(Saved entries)
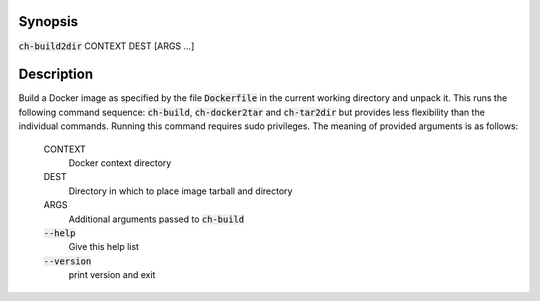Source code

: Synopsis
========

:code:`ch-build2dir` CONTEXT DEST [ARGS ...]

Description
===========

Build a Docker image as specified by the file :code:`Dockerfile` in the current working
directory and unpack it. This runs the following command sequence: :code:`ch-build`,
:code:`ch-docker2tar` and :code:`ch-tar2dir` but provides less flexibility than the
individual commands. Running this command requires sudo privileges.
The meaning of provided arguments is as follows:

    CONTEXT
        Docker context directory

    DEST
        Directory in which to place image tarball and directory

    ARGS
        Additional arguments passed to :code:`ch-build`

    :code:`--help`
        Give this help list

    :code:`--version`
        print version and exit
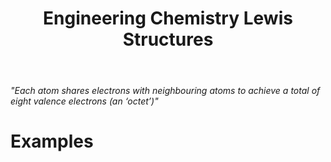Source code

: :PROPERTIES:
:ID:       3909d361-de11-41aa-9e44-2b6d0e2d5fd0
:END:
#+title: Engineering Chemistry Lewis Structures

/"Each atom shares electrons with neighbouring atoms to achieve a total of eight valence 
electrons (an ‘octet’)"/

* Examples
[[./img/bf4.png]]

[DESCRIPTION OF THE TASK] Set down exactly the lines between the line containing "print version and exit" and the end of the records above, both ends included; pictures stay out.

[OUTPUT]
        print version and exit
Source code

: :PROPERTIES:
:ID:       3909d361-de11-41aa-9e44-2b6d0e2d5fd0
:END:
#+title: Engineering Chemistry Lewis Structures

/"Each atom shares electrons with neighbouring atoms to achieve a total of eight valence 
electrons (an ‘octet’)"/

* Examples
[[./img/bf4.png]]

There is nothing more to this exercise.